München/Bonn. Wie lässt sich individuelle Mobilität mit Nachhaltigkeit vereinbaren? Das war das Leitthema der Veranstaltung des Zentralverbands Deutsches Kraftfahrzeuggewerbe (ZDK) im Rahmen der IAA Mobility in München.
Zwei Branchenvertreter diskutierten mit zwei Akteuren aus dem Umwelt- und Nachhaltigkeitsbereich, welchen Beitrag die Kfz-Branche zur Schonung von Ressourcen leisten kann.

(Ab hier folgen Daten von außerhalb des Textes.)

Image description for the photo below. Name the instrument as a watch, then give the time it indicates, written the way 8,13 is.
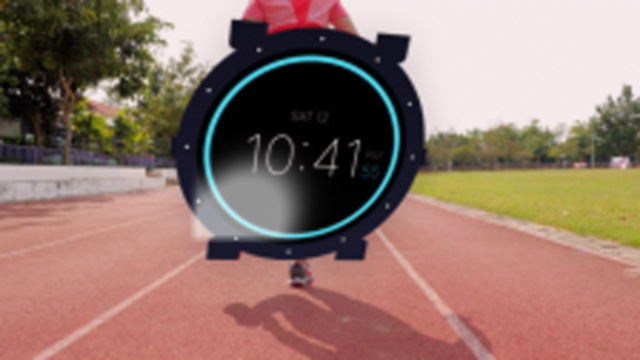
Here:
10,41
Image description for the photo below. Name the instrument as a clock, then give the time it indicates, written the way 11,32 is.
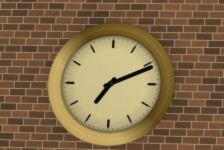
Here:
7,11
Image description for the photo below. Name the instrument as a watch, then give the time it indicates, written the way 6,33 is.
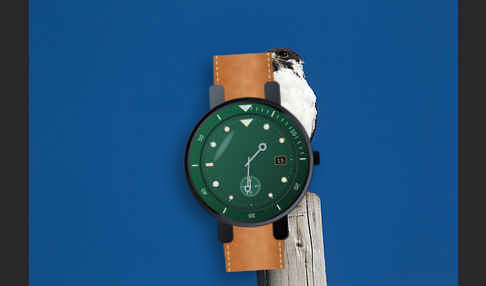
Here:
1,31
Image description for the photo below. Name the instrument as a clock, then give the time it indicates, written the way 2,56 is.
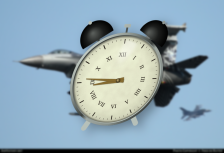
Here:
8,46
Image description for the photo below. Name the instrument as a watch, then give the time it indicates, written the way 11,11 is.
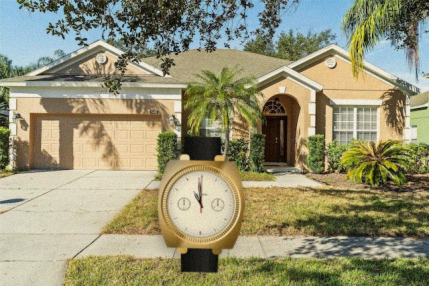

Martin Boisseree, Nachhaltigkeitsbeauftragter von Sternpartner, stellte die operativen Maßnahmen der Autohausgruppe vor. Ziel sei es, die Betriebe energieautark zu machen, Energiekosten zu senken und den CO2-Ausstoß zu verringern, so Boisseree. Man könne die erreichten Erfolge aber zusätzlich auch für die Image- und Marketingarbeit nutzen. Voraussetzung sei eine Analyse des aktuellen Stands der Energieverbräuche und der Technik. Bei der Umsetzung helfen Energiebeauftragte und Energiesparchecklisten. Viel Energie lässt sich durch Verhaltens- und Prozessänderungen einsparen, wie Absenkung der Raumtemperatur oder Anpassung der Betriebszeiten der Lackierkabine. Einfache technische Sofortmaßnahmen wie Umrüstung auf LED-Technik, Bewegungs-/Präsenzmelder oder eine Dämmerungsregelung amortisieren sich rasch. Es lohne sich aber auch, Heizungsanlagen, Warmwasserversorgung und Thermostate zu überprüfen, Verluste in der Werkstatt z. b. bei Heizgebläsen und Druckluftsystemen zu reduzieren.
Bei Sternpartner konnten so die Stromkosten innerhalb eines Jahres trotz Preissteigerungen um 8 Prozent reduziert und 1.150 Tonnen CO2 eingespart werden. Weitere Maßnahmen sind in Planung.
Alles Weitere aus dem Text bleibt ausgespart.